I used to sell BNKU in the 61 range.  Now I'm a little excited to add here.  

Buying some more TNA too for a DCA.  Might be holding this one for a bit.      

 
Picked up some Fulgent yesterday when the PE was below 3.6.  

Someone is going to have to buyout these guys right?  Right now Fulgent's market cap is firmly between Cytodyn and DWAC.  They are sitting on $1.1 billion in cash and short term investments.

 
Looking at GCV this morning.
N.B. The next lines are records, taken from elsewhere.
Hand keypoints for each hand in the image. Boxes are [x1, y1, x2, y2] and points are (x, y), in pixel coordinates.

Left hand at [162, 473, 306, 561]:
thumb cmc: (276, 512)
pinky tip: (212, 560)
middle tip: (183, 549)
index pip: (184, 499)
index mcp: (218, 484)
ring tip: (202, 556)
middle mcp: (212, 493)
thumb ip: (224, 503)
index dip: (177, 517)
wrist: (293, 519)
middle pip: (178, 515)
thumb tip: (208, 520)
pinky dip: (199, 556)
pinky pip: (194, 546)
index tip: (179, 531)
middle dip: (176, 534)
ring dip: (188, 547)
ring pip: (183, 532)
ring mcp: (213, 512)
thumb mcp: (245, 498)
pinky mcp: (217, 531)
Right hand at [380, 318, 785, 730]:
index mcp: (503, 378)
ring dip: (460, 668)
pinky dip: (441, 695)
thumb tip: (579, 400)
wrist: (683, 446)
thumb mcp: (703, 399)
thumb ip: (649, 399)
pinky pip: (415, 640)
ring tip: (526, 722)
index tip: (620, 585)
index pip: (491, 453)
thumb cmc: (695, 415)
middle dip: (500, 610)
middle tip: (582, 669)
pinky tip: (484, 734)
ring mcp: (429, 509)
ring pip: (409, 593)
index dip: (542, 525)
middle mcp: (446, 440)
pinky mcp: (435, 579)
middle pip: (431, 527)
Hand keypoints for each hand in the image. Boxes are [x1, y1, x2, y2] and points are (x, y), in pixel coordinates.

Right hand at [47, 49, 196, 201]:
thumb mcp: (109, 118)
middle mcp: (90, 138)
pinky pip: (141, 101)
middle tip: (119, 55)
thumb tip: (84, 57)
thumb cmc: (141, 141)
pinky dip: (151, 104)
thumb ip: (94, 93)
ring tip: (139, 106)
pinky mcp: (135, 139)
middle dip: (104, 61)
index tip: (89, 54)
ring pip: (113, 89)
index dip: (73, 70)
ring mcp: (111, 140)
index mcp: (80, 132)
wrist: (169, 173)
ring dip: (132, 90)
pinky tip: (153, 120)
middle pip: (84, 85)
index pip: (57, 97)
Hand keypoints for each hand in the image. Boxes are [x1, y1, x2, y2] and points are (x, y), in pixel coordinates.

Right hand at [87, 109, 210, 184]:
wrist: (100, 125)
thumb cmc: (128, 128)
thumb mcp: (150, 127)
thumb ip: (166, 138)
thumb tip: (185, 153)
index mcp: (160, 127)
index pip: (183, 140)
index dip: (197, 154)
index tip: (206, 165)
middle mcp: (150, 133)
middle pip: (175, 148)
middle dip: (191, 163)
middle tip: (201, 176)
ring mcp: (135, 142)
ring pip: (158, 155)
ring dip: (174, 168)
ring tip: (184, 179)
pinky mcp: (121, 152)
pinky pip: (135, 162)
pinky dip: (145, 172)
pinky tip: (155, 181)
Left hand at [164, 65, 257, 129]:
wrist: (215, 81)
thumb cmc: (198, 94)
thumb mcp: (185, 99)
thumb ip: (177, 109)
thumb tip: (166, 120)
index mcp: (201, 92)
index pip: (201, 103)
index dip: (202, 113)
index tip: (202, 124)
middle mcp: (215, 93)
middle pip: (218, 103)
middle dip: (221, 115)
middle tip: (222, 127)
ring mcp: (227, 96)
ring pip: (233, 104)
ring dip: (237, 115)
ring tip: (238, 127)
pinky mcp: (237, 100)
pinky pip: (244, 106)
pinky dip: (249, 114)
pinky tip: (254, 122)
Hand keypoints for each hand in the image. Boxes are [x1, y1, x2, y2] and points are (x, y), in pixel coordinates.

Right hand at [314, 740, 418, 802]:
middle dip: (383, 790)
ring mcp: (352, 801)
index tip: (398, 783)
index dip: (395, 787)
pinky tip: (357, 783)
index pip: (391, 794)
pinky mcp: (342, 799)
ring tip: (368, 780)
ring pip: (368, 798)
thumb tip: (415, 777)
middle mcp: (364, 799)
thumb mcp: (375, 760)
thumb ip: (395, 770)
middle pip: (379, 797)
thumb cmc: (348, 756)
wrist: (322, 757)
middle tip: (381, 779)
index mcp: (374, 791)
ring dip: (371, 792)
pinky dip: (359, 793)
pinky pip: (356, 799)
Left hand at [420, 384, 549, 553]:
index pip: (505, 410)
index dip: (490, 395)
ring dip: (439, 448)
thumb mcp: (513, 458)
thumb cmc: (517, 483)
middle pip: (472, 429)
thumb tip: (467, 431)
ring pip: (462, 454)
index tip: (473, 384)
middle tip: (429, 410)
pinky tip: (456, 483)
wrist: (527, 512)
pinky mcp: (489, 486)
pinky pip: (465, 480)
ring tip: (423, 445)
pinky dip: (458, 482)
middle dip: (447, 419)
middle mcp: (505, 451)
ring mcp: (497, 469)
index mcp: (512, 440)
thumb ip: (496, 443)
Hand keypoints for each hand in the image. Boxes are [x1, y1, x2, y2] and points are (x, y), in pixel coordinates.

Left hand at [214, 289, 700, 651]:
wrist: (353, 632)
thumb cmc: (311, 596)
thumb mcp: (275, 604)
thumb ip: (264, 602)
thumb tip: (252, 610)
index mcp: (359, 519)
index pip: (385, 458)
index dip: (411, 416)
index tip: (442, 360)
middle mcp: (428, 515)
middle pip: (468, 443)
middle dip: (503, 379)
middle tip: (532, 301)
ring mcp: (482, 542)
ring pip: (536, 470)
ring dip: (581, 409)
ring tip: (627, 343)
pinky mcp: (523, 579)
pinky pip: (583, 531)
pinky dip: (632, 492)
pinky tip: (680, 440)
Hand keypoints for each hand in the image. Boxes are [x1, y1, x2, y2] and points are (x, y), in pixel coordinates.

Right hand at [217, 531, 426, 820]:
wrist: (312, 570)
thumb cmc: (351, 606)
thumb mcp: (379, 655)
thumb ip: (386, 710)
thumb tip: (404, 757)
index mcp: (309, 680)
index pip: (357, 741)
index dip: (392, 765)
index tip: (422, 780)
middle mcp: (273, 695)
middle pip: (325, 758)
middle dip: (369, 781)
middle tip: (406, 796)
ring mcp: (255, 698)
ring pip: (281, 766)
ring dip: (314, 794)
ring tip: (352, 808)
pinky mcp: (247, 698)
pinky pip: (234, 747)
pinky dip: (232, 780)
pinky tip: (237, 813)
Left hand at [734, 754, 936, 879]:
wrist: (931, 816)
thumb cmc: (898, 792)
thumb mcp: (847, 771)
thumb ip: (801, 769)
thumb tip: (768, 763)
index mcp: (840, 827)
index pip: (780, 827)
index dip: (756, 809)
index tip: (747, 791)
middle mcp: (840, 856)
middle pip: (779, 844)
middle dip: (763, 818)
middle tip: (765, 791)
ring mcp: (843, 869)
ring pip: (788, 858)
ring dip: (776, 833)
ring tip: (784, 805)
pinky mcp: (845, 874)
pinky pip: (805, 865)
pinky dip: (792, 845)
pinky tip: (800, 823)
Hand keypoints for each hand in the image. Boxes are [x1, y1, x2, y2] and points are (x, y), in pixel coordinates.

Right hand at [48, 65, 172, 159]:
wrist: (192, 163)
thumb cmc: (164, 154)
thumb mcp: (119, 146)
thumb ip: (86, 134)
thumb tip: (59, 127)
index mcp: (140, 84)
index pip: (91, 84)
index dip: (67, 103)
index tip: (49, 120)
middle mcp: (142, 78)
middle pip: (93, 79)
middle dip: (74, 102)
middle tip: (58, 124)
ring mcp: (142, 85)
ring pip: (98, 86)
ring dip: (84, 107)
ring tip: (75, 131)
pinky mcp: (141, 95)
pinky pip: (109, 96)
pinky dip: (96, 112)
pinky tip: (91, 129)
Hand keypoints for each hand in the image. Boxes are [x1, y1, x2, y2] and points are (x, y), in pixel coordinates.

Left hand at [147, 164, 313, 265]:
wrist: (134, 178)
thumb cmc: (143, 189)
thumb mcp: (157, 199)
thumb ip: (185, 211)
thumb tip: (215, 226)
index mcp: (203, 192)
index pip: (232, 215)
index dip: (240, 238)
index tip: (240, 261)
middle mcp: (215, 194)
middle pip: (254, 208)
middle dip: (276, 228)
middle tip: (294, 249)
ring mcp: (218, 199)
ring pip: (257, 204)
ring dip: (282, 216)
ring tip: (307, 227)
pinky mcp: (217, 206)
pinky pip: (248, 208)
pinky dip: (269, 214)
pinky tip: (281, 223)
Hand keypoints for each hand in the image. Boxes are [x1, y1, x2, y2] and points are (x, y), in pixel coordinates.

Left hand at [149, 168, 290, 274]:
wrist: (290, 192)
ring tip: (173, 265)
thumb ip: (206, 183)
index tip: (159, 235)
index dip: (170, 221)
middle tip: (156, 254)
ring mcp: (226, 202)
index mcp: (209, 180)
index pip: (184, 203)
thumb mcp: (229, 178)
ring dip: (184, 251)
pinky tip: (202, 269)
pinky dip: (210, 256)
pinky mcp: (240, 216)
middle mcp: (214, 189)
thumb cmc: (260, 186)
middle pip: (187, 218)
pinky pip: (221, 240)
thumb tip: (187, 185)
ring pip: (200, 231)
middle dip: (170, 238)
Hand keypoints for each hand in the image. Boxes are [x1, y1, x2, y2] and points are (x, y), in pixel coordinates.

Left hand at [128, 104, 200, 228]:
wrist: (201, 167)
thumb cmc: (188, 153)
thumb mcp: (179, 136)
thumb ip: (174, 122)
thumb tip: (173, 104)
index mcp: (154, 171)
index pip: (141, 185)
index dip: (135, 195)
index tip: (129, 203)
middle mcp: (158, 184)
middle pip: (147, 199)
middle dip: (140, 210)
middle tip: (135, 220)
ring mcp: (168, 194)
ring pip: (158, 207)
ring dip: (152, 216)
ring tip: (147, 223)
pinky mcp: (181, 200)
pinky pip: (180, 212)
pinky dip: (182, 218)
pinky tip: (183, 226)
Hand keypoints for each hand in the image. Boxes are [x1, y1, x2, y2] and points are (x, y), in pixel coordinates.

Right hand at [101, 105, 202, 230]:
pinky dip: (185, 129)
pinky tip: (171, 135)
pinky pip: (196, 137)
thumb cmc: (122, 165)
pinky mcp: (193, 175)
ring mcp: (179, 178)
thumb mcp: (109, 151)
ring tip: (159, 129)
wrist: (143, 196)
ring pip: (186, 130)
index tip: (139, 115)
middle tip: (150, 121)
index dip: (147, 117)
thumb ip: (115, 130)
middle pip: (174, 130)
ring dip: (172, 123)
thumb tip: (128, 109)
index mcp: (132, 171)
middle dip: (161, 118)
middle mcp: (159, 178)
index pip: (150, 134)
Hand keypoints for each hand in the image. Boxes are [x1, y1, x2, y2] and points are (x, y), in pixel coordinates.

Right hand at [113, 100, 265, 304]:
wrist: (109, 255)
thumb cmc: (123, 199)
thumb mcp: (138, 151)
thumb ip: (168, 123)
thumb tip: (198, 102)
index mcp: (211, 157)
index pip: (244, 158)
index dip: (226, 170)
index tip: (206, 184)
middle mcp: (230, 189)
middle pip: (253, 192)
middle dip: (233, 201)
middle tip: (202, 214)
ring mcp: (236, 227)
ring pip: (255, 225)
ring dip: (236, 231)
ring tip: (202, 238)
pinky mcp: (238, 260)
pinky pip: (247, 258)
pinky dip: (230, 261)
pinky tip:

They are dipping but if you look at their chart over the last year they have gone through some dips every few months and then goes back up.

May buy some more. 

 
I keep adding more and more NVDA. I hope my faith pays off - but this one just seems like it has to come back strong once the market shifts back.
:thumbup:  One of the reasons why I bought more SOXL.  The entire Semi sector has given back a lot of their Nov-Dec gains.  Maybe they shot up too much too fast and needed this retreat, but hell yeah I'll buy more.  

 
Damn. That ain’t good. I did feel like I missed the boat on PTON but I never really liked the stock. Glad I stuck with my gut. Something about exercising always being a fad driven area and gyms being a destination now open again. Too many stories about old equipment holding laundry.